My paranoia set in. I had already called 9-11 earlier in the week because a student collapsed from alcohol consumption, so I was imagining some drunk girl chocking on her own vomit in the shower. I glanced over at the closed stall door and just as I saw a flash of HAIR peek our from over the partition. Now, keep in mind, it was about 3:00 in the morning and I had attended about 500 marketing seminars, so I figured I was hallucinating. I looked up and saw the hair peek out once again. To ease my apprehension, I slightly bent down to peeked below the stall, expecting to see painted toenails, but I simply saw four legs of a chair.

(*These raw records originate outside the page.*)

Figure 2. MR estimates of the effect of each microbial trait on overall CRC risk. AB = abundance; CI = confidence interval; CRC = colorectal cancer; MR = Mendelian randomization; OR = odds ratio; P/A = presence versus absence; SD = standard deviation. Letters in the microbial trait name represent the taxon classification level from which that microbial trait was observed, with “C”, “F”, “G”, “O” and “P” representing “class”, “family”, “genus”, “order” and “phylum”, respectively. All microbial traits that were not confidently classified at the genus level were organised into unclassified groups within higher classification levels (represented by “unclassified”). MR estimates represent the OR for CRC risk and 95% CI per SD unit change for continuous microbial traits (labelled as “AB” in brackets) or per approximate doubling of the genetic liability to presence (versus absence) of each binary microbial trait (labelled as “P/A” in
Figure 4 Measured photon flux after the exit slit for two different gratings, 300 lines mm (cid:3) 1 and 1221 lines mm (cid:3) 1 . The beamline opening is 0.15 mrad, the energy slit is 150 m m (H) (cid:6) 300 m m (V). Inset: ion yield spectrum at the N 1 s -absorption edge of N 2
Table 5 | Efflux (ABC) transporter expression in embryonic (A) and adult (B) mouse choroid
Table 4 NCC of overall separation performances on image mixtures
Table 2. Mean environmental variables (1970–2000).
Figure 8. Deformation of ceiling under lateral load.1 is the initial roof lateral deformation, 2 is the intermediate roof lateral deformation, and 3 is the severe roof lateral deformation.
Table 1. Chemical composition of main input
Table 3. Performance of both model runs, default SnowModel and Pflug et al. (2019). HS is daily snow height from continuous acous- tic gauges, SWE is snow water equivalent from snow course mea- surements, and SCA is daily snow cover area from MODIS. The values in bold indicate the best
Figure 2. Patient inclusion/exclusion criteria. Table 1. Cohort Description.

I reacted before I could actually think. “What the f*ck do you think you’re doing?” I asked the bathroom door. I stopped to think for a moment. Holy crap, I can’t believe I just said that. I am standing in an old prison at 3:00 in the morning wearing nothing but a towel talking to some disembodied head of hair in the shower. If this isn’t the setup to some grisly horror movie, I don’t know what is. My mother was right all along. Oh my gosh oh my gosh oh my gosh…

I rustled around in my bag…crap! That's right, no mace! But I had my trusty thrusting tweezers. I pulled them out and waited for a reaction.

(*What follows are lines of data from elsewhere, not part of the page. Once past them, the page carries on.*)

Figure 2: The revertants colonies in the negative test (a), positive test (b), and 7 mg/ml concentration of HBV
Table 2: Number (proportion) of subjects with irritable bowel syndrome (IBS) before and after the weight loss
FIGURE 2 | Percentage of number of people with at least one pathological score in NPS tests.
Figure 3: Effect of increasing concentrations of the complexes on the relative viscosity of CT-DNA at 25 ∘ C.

The door replied in a teenage male voice. “Ohhh…..crap. Am I in the girl’s room or something?”

I rolled my eyes. “Uh, yeah, and I gather you learned that from staring at me from the side of the shower stall inappropriately?”

“CRAP! CRAP! No, uhh..it’s a mistake! F*ck! I thought I might be in the girl’s shower and I was trying to be inconspicuous! Sh*t! It’s not what it looks like!”

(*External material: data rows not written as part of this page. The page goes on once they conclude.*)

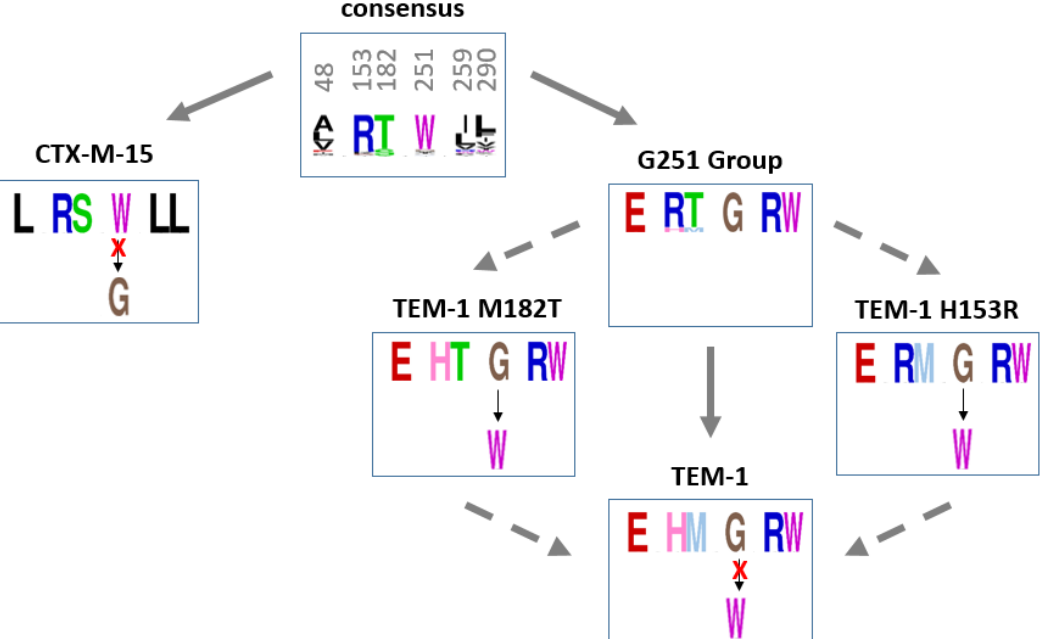
Figure 6. Steps of entrenchment of the residue G251 in TEM-1. The 3 sites (48, 259, and 290) that coevolve with G251 and two sites involved in compensating mutations (153 and 182) are represented beside site 251. The ability of each beta-lactamase to tolerate W251 or G251 is represented if it was validated experimentally.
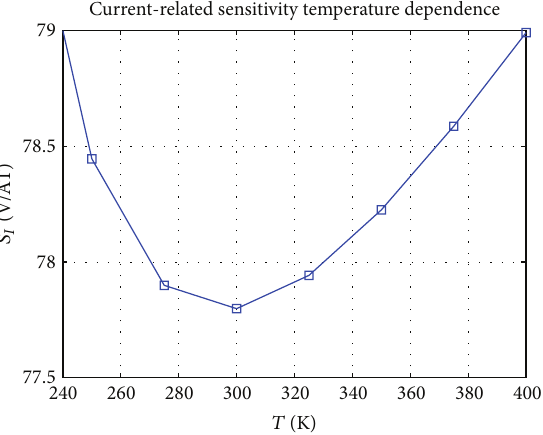
Figure 12: The simulated current-related sensitivity 𝑆 𝐼 versus the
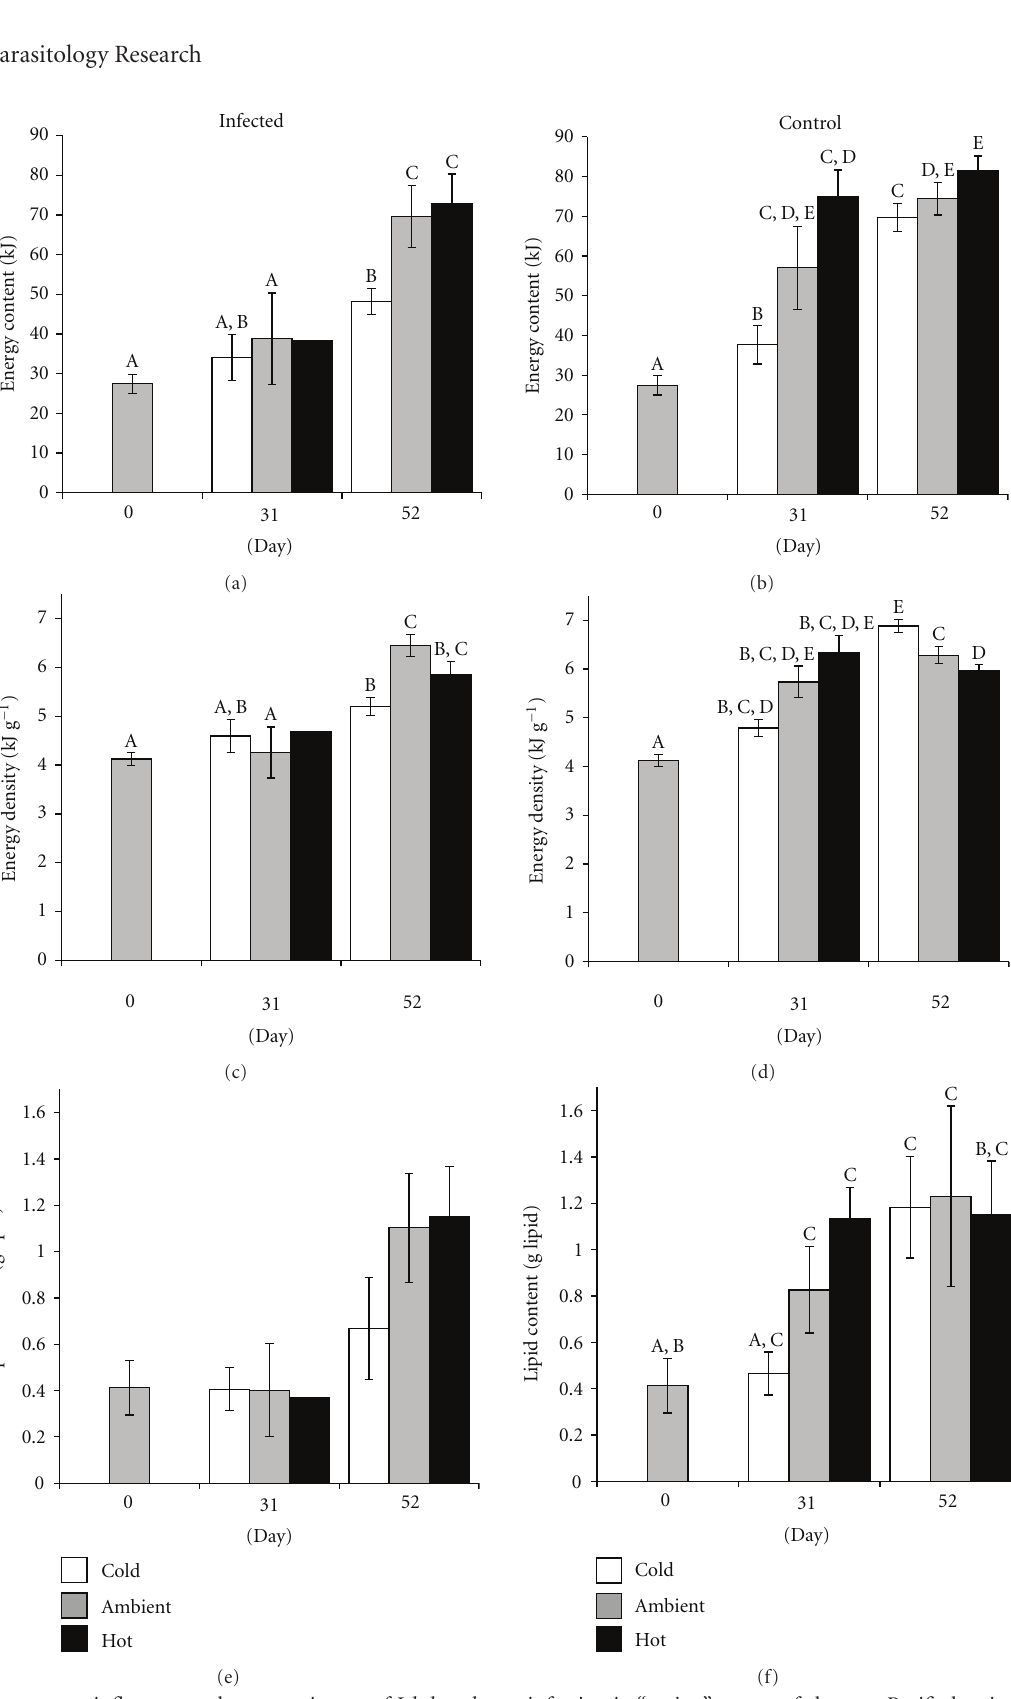
Figure 4: Temperature influence on the energetic cost of Ichthyophonus infection in “spring” young-of-the-year Pacific herring depicted by total energy content, energy density, and lipid content (g lipid). Water temperatures were cold (9.5 ◦ C), ambient (12.0 ◦ C), and hot (15.0 ◦ C). Di ff erent letters within a panel represent statistical di ff erentiation. Lack of letters indicates no statistical di ff erentiation. Low sample size of infected fish on day 31 precludes statistical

For about two seconds, I believed him. I mean, heck, if I accidentally walked into a male shower room, I would probably hide until I knew everyone was gone, too.

Just as I let my guard down, the crazed 18-year old bust out of the shower stall. I stood there, shocked, with my feeble tweezers in hand as he ran by me, calling, “Sorry sorry sorry sorry!”

I was dismayed to see that he was wearing street clothes, and had no towel/toiletries to speak of. I was speechless. This could only mean one thing...

PEEPING TOM!

I ran back to my “jail cell” as fast as I could, squish-squashing puddles of water though the entire corridor. I threw on my pajamas and immediately tried to wake my friend Lisa who was sleeping in the bunk above me.

“Lisa, Lisa, come downstairs with me, I need to go to the main office. Dammit...”

Nothing. Not even a stir. She was out like a light.

I didn’t want to walk around alone anymore, so waited until morning to file an incident report. The more I thought about it, the more it kinda creeped me out. I went back to the shower, just to see if I was making a big deal out of nothing. I went over to his shower stall and the chair was still in there. I stood up on the chair and got a full gander at the three adjacent stalls.

Man, I am such a moron for showering alone in a public bathroom. Someone could have totally attacked me, or I could be in a Canadian prison right now for murdering some punk with a pair of tweezers. Thank GOD I am about 6 feet tall…I mean, what if he had seen me and thought, “Well, I can’t assault this brontosaurus, so I’ll wait for some smaller girl to molest.” AHHHH!

I considered hanging up signs to warn the other girls with a little picture that said, “Girls! Make sure you shower with a buddy!” But just my luck, the whole “Shower with a Buddy” slogan would attract MORE Peeping Toms.

In an attempt to rationalize this whole incident to myself and not completely lose faith in society, I just chalked the whole incident up to some kid trying to get a cheap thrill. But just in case, I verbally warned all the college girls on the trip. Professor Larry overheard the story and commented, “Well, let’s just hope he was only peeping at you with his eyes and wasn’t taking pictures with his cell phone.”

Thanks, Larry. I hadn’t even thought of that.

So, next time you’re cruising the internet for porn, let me know if you come across my picture on www.SoapyBrontosauruses.Com. And please, for future reference, when you're in a public shower of any kind, be safe and Shower with a Buddy.